For me anyway… The backpack is the key for easy access. There is nothing worse then trying to get your camera out of a bag that’s inside a pack and under jackets and food. I use the F-stop Loka. The design of F-stop gear is meant for photographers in a host of outdoor activities. Inside the durable pack is the ICU (internal camera unit). It’s a semi-hard box that you arrange to store your camera and glass. This design allows you to store your camera without the worry of having other gear smacking into it while you’re on the move. The ICU has a flap to close over it and is accessible via the back of the pack which un-zips.

#2 Bring Power

For power, I always take the Goal Zero Sherpa 100. It’s a little pricey, but worth it to get the shot. If you plan on being out for multi-day hikes or in the backcountry, this piece of gear will keep your camera, phone and laptop charged. Coupled with the Nomad 20 solar panels, this combo is sure to fill your lightweight power charging needs.

#3 Lens Pen and Cloth

This is a no brainer, always keep these with you. Water, dust and crud always get on your camera. Over time they can ruin your gear. Keep it clean and be ready at any time. Don’t wipe your lens with a dirty shirt!

#4 Cordelette

This one may have slipped by, a simple 20-foot piece of 5 or 6mm cord can change a lot. I use this mostly for rock climbing to help rig ropes. However, I started to keep it in my pack on most shoots. With a tripod you can often rig your camera in a tree or on a high object to help get a different perspective on your subject.

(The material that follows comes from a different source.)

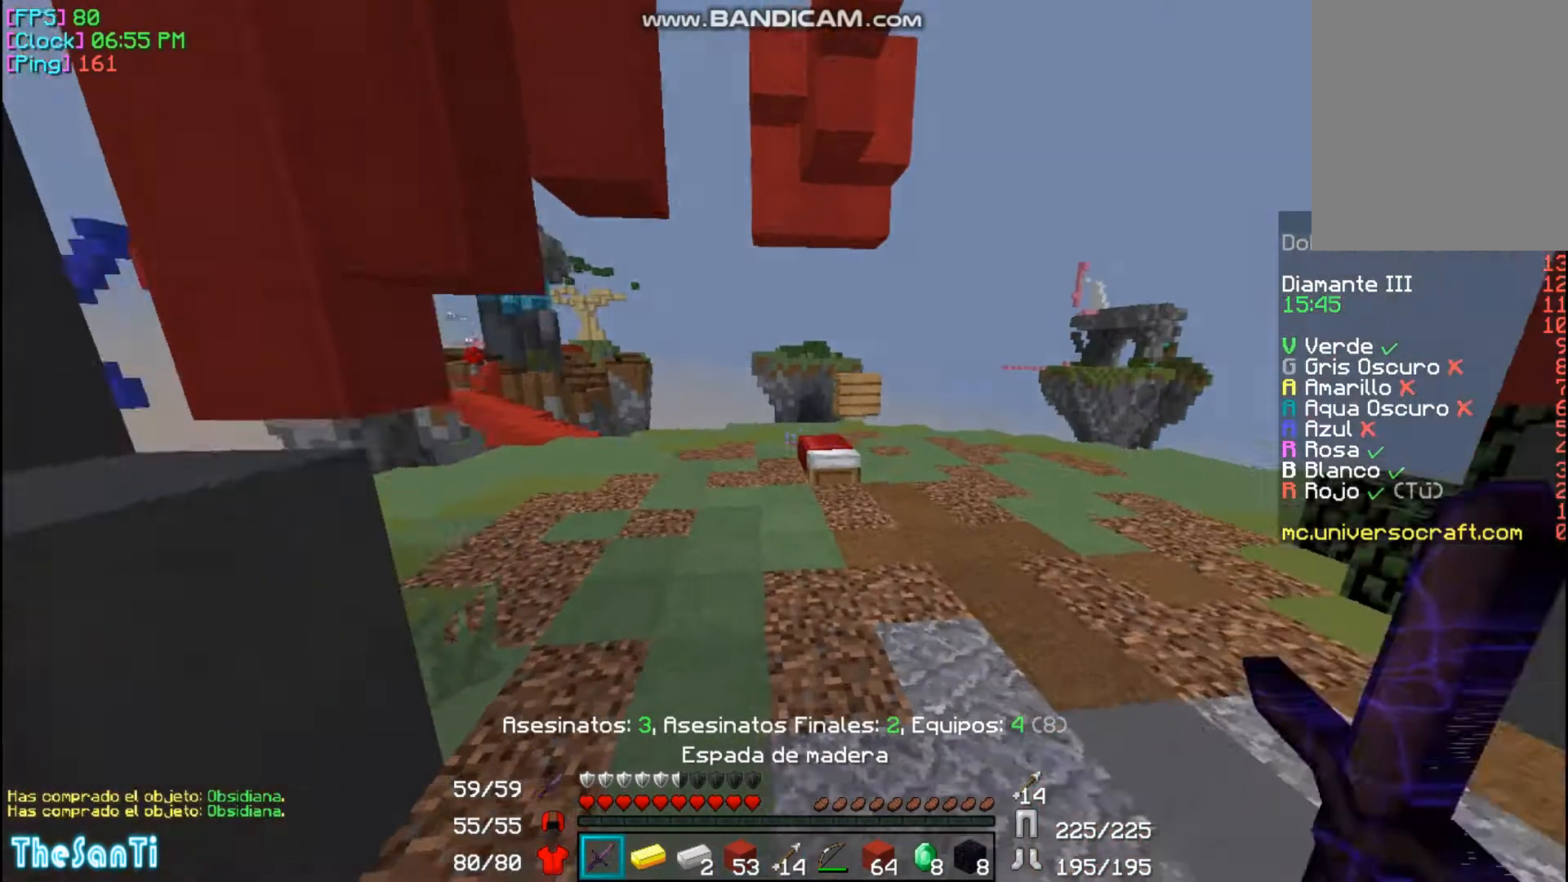
{"keys": ["w"], "mouse": [], "events": []}
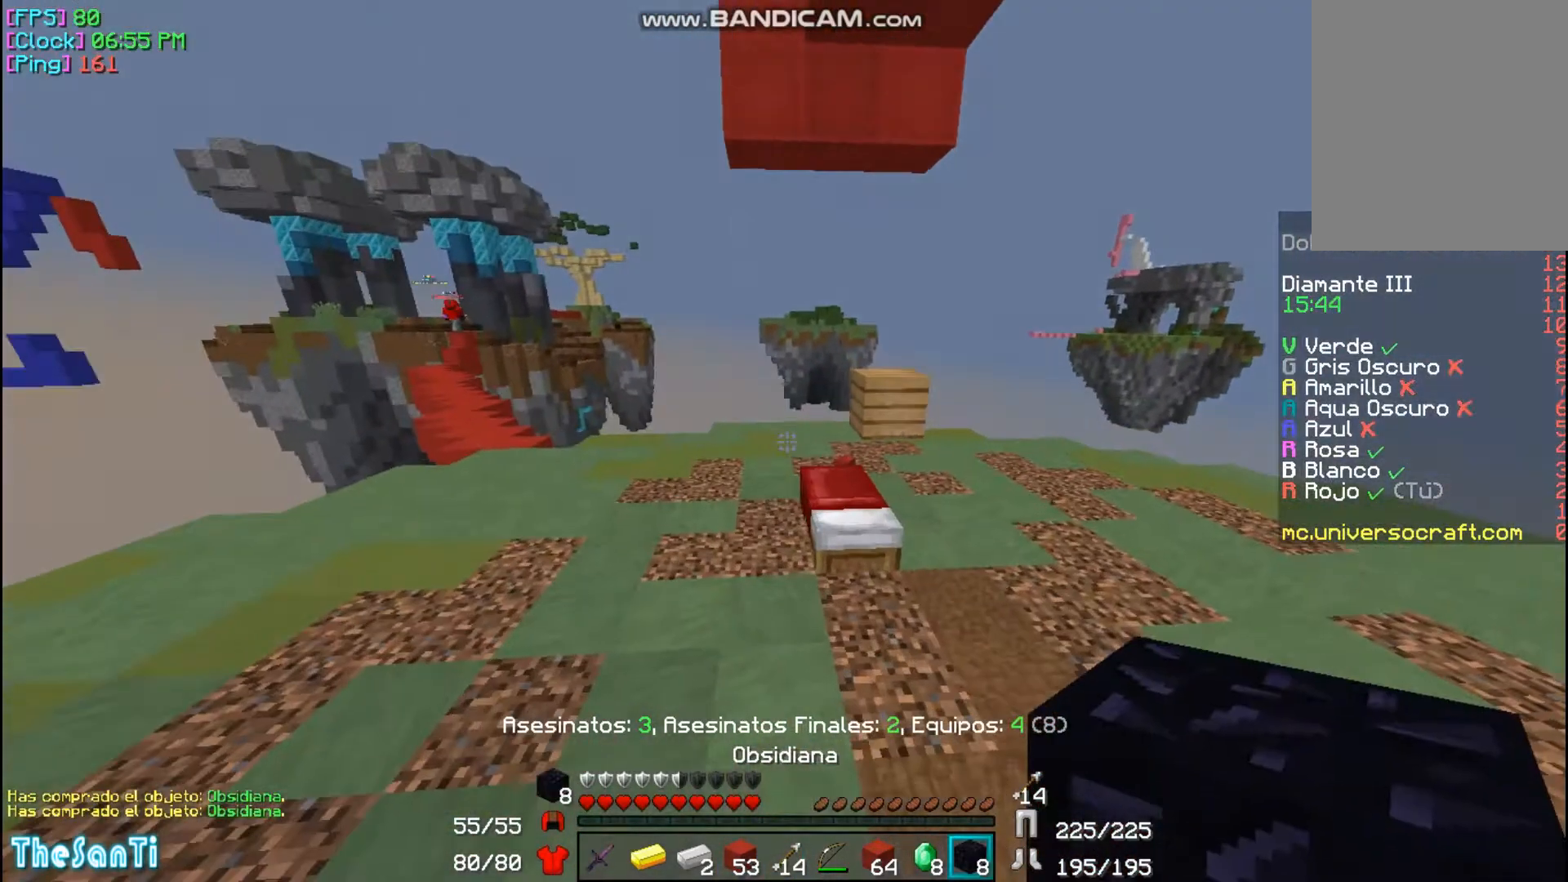
{"keys": [], "mouse": [], "events": [[233, "w", "up"]]}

You can also put the camera on a timer or multi-shot setting to capture multiple shots over a period of time while it is stung up somewhere.   

#5 iPhone

Yes, an iPhone, I always have this with me on shoots. I can sync it with my GoPro, get close shots, and if your batteries or camera decides to quit on you… you can still capture high quality moments.

#6 GoPro

I always have this and use it no matter what. You can get amazing close-up perspectives in photo or video format. You can stick them on anything, even underwater or on your car. Keep them close to what you’re shooting and don’t forget their purpose is to show an angle most people can’t see. So stick them in cracks, under stuff and get those awesome shots!

#7 Tripod

Buy one! Use it! And keep it with you. You never know when you may want a long exposure or to get that starlit night shot. I’ve used logs and rocks before to set up a camera, and it’s not fun. You may not use it, but it’s there if you need it. Do your research on them too. If you want to go light, there are options out there, but you sacrifice stability more often than not.


-Close Ups

Get up next to your subject. If it’s a person, get up next to them even if you don’t know them. It takes some time to get comfortable with this, but the detail and personality you capture will tell a lot about your subject.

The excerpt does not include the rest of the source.